Oliver apressou-se para interpelar o amigo, mas o tio foi mais rápido. Ele fitou os olhos de Eric. O menino resistiu com vontade férrea, mantendo o cenho franzido, como se estivesse diante de um desafio, marcando o seu território. Eduardo deixou a tigela de sopa de lado, abriu um largo sorriso e continuou, como se Eric estivesse a par da conversa desde o começo.

– Bom, depois daquela situação eu tentei alcançar você. Mas você e seu grupo sumiram do mapa por alguns dias depois que entraram no Del Paseo. Aproveitei o meio tempo para fuçar no submundo e descobri umas coisas bem desagradáveis. Primeiro, o seu pai fez um pacto com uma nova divindade. Não sei quem é esse deus. Ele é novo.
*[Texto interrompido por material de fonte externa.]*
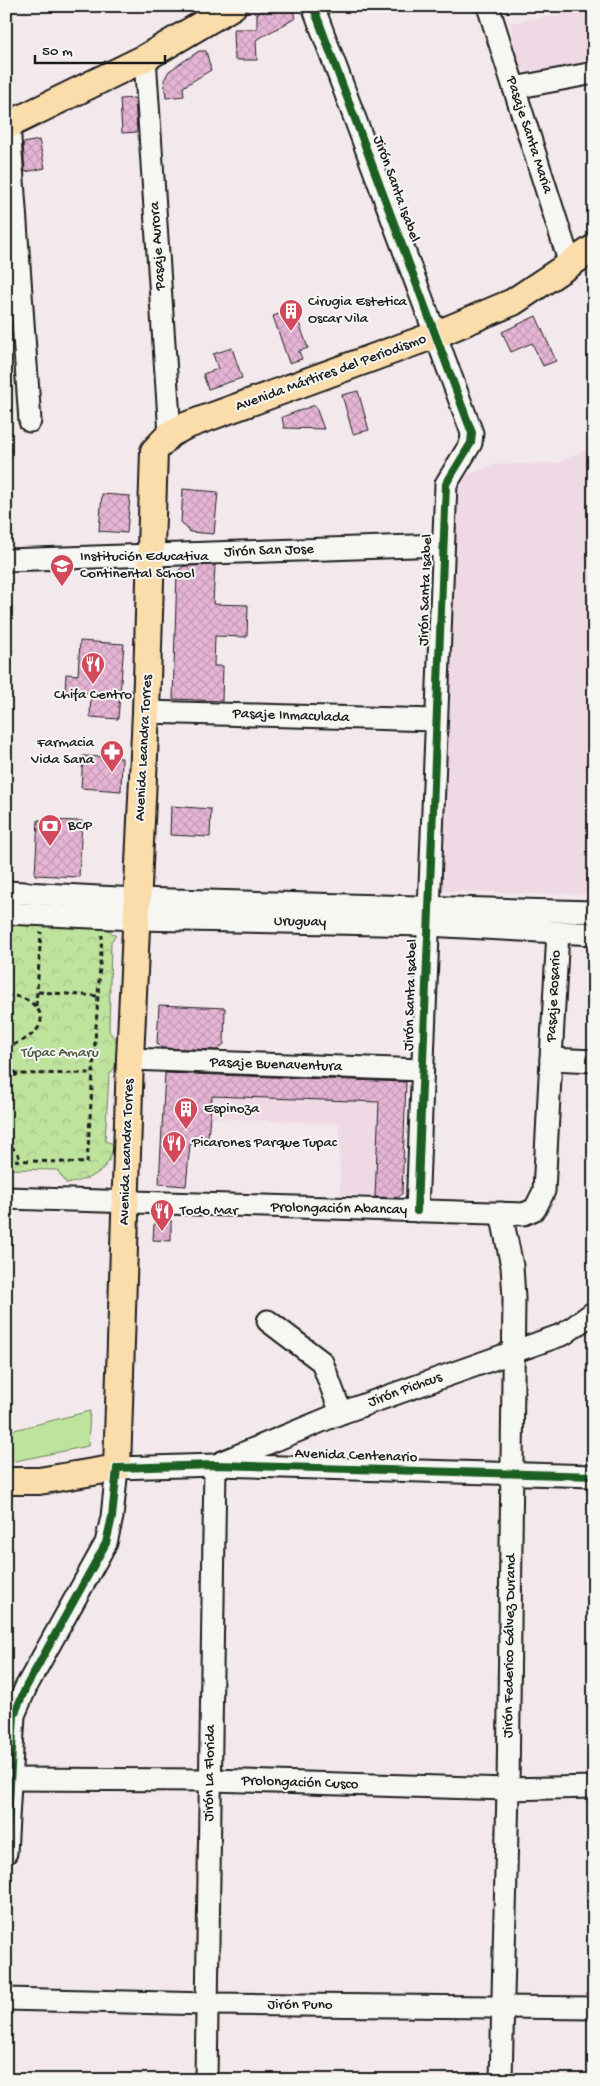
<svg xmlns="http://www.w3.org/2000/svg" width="600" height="2086" viewBox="0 0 600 2086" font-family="'Gochi Hand',sans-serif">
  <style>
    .built { fill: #efd9e5 }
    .grass { fill: #bee39d; stroke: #6d805c }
    .park { fill: url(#park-crowns); stroke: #6d805c }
    .building { fill: url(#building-cross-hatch); stroke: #1c1c1c }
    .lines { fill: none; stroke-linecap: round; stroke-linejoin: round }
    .minor-casing { stroke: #1c1c1c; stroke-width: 25 }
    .major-casing { stroke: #1c1c1c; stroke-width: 30 }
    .path { stroke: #1c1c1c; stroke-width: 3; stroke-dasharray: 5 4; stroke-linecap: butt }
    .minor { stroke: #f6f6f2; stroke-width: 21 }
    .major { stroke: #fbddab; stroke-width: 26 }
    .cycleway-casing { stroke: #f6f6f2; stroke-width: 11 }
    .cycleway { stroke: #1b5e20; stroke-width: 8 }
    .labels { text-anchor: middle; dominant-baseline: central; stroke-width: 4; stroke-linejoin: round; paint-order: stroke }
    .street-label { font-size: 15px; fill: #1c1c1c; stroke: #f6f6f2 }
    .poi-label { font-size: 15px; fill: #1c1c1c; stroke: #f6f6f2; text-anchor: start }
    .park-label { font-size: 15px; fill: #4d5843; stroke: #f6f6f2 }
  </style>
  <defs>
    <pattern id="park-crowns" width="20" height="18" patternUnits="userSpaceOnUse" patternTransform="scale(1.25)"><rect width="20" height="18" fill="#bee39d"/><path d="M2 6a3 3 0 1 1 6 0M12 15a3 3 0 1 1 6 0" fill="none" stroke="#a3c287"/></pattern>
    <pattern id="building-cross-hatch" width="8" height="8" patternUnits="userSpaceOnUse" patternTransform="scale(1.25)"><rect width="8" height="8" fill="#e6b5d6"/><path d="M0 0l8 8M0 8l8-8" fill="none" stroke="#c59bb7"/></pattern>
  </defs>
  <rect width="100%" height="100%" fill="#f3e9ec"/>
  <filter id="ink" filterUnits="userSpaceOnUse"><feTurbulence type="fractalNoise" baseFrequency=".02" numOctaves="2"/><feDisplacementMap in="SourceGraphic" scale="10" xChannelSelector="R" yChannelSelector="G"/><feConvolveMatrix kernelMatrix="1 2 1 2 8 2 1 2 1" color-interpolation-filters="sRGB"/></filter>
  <g filter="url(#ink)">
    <g class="built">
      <polygon points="594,8 594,61 529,73 519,67 510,23"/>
      <polygon points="594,446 594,895 436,891 453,495 463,476 497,464 558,463"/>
      <polygon points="165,1067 406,1075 402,1194 395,1198 340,1194 339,1124 210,1118 164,1096"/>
    </g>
    <polygon class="grass" points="90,1411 88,1446 6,1463 6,1432"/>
    <path class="park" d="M6 923 103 926 116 936 111 941 109 1031 119 1045 118 1063 109 1075 105 1141 114 1144C108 1174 94 1177 67 1184L57 1170 6 1169Z"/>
    <g class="building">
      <polygon points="271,6 290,6 296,18 256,40 257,60 235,60 234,29 257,29 257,14"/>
      <polygon points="199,51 206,51 211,70 183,87 184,96 166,98 164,80 169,71"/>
      <polygon points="135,98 137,132 122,133 120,99"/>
      <polygon points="39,140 45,168 25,172 23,143"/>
      <polygon points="294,309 308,348 299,351 302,359 289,363 273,316"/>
      <polygon points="536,316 556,361 543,366 532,343 511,352 502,332"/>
      <polygon points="232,348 242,378 208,389 203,374 218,369 213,354"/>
      <polygon points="358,391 369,430 353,434 342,395"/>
      <polygon points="315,405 324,429 284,428 282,417"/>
      <polygon points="183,489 218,492 214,534 190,532 181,522"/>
      <polygon points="102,494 130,496 127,533 99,531"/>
      <polygon points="215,565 213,604 248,605 247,637 215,636 214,666 223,666 222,701 173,699 177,572 184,566"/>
      <polygon points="80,641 124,644 118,719 90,717 91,693 65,692 66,674 78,675"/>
      <polygon points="83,756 122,758 121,791 81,788"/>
      <polygon points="171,806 211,809 210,837 170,835"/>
      <polygon points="38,820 82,821 79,877 35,875"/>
      <polygon points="159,1005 225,1008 224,1044 217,1050 162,1048 157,1043"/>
      <polygon points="165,1073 406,1082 402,1194 397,1198 375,1197 379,1102 212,1096 207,1146 190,1144 186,1186 159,1184"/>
      <polygon points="158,1220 171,1220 171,1241 153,1240 154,1225"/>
    </g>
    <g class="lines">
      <g class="minor-casing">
        <g id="minor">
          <polyline points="313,6 472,433 471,443 446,484 417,1211"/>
          <polyline points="488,6 570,264"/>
          <polyline points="145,58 170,434"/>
          <polyline points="514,88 594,73"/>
          <polyline points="9,124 30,421"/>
          <polyline points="6,560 442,545"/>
          <polyline points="146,712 435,720"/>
          <polyline points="6,892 136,899 594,912"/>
          <polyline points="6,913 135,919 427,925 594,934"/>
          <polyline points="130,1059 422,1070"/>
          <polyline points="551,1059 558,932"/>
          <polyline points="6,1198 524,1214 535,1209 544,1191 551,1059 594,1061"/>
          <polyline points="501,1213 512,1266 514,1298 508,1789 501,2080"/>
          <polyline points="268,1321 322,1362 341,1413"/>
          <polyline points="222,1462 341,1413 564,1334 594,1312"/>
          <polyline points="6,1779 210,1780 508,1789 594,1787"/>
          <polyline points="6,1853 14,1715 26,1687 106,1543 112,1517 117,1468 215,1465 594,1476"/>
          <polyline points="6,1999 208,2004 594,2008"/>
          <polyline points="206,2080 215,1465"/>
        </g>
      </g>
      <g class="major-casing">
        <g id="major">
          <polyline points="6,126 145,58 233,6"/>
          <polyline points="6,1481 39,1481 117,1468 130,1059 146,712 154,451 170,434 185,426 435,335 513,302 594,248"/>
        </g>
      </g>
      <g class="path">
        <polyline points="38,992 98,996"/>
        <path d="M6 996C29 993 56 1017 31 1035 24 1041 14 1044 6 1048"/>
        <polyline points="36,1006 41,932"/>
        <polyline points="6,1066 18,1074 93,1073"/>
        <polyline points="6,1080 18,1074"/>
        <polyline points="6,1139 22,1160"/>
        <polyline points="6,1160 87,1163 102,935"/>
      </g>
      <use href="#minor" class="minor"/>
      <use href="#major" class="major"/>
      <g class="cycleway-casing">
        <g id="cycleway">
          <polyline points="313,6 472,433 471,443 446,484 417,1211"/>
          <polyline points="6,1853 14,1715 26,1687 106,1543 112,1517 117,1468 215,1465 594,1476"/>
        </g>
      </g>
      <use href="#cycleway" class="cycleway"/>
    </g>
  </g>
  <defs>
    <g id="building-pin" transform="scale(1.25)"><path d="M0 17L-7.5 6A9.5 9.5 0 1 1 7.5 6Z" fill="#d1495b" stroke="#f6f6f2"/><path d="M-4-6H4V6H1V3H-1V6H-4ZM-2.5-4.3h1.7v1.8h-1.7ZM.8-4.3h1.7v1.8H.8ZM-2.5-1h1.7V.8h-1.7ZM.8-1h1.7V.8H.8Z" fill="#fff"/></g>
    <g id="school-pin" transform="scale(1.25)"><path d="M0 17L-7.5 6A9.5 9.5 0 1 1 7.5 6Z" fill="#d1495b" stroke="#f6f6f2"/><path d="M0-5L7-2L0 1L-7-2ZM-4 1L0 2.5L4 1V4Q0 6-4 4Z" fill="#fff"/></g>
    <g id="restaurant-pin" transform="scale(1.25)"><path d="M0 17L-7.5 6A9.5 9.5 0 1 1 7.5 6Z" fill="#d1495b" stroke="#f6f6f2"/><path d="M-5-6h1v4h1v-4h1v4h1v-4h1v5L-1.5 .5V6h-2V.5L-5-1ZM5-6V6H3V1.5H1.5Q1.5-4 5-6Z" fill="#fff"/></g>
    <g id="pharmacy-pin" transform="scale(1.25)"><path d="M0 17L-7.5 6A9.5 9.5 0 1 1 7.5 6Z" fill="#d1495b" stroke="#f6f6f2"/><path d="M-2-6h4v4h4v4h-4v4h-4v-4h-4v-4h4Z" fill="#fff"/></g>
    <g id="bank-pin" transform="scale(1.25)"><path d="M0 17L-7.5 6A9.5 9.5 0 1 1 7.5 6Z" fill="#d1495b" stroke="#f6f6f2"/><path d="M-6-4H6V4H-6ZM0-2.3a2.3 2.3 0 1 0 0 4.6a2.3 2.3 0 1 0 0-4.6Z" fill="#fff"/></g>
  </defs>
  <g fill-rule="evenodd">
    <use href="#building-pin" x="291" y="311"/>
    <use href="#school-pin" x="62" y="566"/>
    <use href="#restaurant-pin" x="93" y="664"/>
    <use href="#pharmacy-pin" x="112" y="752"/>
    <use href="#bank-pin" x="50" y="826"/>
    <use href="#building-pin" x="186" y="1109"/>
    <use href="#restaurant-pin" x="174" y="1143"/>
    <use href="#restaurant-pin" x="162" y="1211"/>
  </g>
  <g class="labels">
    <g class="street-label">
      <text transform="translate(529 135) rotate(72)">Pasaje Santa Maria</text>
      <text transform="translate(396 189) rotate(70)">Jirón Santa Isabel</text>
      <text transform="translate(158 246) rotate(-94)">Pasaje Aurora</text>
      <text transform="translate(331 373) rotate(-20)">Avenida Mártires del Periodismo</text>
      <text transform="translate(269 551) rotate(-2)">Jirón San Jose</text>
      <text transform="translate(426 590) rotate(-88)">Jirón Santa Isabel</text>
      <text transform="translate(291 716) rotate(2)">Pasaje Inmaculada</text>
      <text transform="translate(144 748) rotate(-87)">Avenida Leandra Torres</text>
      <text transform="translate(300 922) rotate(1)">Uruguay</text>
      <text transform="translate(411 995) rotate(-88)">Jirón Santa Isabel</text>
      <text transform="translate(554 996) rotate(-87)">Pasaje Rosario</text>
      <text transform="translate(276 1065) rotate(2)">Pasaje Buenaventura</text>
      <text transform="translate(127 1152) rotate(-88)">Avenida Leandra Torres</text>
      <text transform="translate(339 1209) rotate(1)">Prolongación Abancay</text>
      <text transform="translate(405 1390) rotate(-20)">Jirón Pichcus</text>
      <text transform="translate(356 1456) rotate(2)">Avenida Centenario</text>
      <text transform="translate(510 1646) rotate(-89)">Jirón Federico Gálvez Durand</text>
      <text transform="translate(210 1773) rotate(-89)">Jirón La Florida</text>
      <text transform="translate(300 1783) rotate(2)">Prolongación Cusco</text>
      <text x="300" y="2005">Jirón Puno</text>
    </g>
    <g class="poi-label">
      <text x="308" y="302">Cirugia Estetica<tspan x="308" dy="17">Oscar Vila</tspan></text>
      <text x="80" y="557">Institución Educativa<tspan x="80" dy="17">Continental School</tspan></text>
      <text x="93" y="695" text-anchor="middle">Chifa Centro</text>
      <text x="94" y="743" text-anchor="end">Farmacia<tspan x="94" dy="17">Vida Sana</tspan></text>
      <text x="68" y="826">BCP</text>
      <text x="204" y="1109">Espinoza</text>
      <text x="192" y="1143">Picarones Parque Tupac</text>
      <text x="180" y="1211">Todo Mar</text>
    </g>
    <g class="park-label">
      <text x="60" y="1053">Túpac Amaru</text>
    </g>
  </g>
  <rect width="600" height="2086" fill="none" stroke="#f6f6f2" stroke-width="25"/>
  <rect x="12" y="12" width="575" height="2061" fill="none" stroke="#1c1c1c" stroke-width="2" filter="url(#ink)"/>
  <path d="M35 55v8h130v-8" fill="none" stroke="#1c1c1c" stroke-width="2.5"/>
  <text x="42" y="55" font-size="15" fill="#1c1c1c" stroke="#f6f6f2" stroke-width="4" paint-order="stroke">50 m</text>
</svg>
Não é um dos deuses clássicos. Ele é chamado de garoto da técnica.

– É... aquele seu ex-companheiro de grupo se referiu a ele enquanto vocês lutavam – completou Eric, o mesmo tom de voz soturno.

– Pois bem. Ele não está pactuado apenas com esse cara. Ele fez um pacto com... – a voz do tio baixou até virar apenas um sussurro – Gaia. A mãe de todos os titãs e gigantes. Ela é tradicionalmente a maior inimiga dos deuses do olimpo.

– E onde Apolo se encaixa nisso tudo? – perguntou Jade, juntando-se à conversa. O tio olhou para Oliver com uma expressão como se perguntasse “vem cá, ninguém aqui respeita a privacidade da conversa alheia, não?”, mas limitou-se a continuar.

– Apolo quer poder. Simples assim. Ele viu uma oportunidade única de assumir o trono do Olimpo. Não tente entender os deuses. Pense neles como as criaturas mais poderosas do universo, mas com a mentalidade de crianças mimadas e birrentas de cinco anos de idade. Se ele tiver que se unir ao garoto da técnica é o que ele vai fazer. Não acho que se uniria às forças de Gaia. O seu orgulho não deixaria.

– Então estamos lutando em duas frentes. Como se não bastasse um mundo inteiro povoado de criaturas sobrenaturais nos querendo para o jantar ainda temos que enfrentar o deus-sol, uma nova divindade? Confere? Pode isso Arnaldo? – o tom de voz de Eric tinha voltado a um estado mais natural, jocoso. – Sabe Oliver, anda com você nunca é chato.

– E que vamos fazer? – perguntou Jade, levantando-se para ir regar Lucas.

– Temos que esperar que Isabel aprenda a usar o pêndulo e o mapa. Ele vai apontar o novo local que devemos ir. – o tio respondeu com calma, espreguiçando-se na cama.

– E como vamos chegar lá? – perguntou Eric.

– Uma coisa de cada vez. – assentiu o tio antes de tirar um antiquado telefone celular do bolso. Ele mal teve tempo de olhar a tela quando todos ouviram o grito de Jade, vindo do jardim.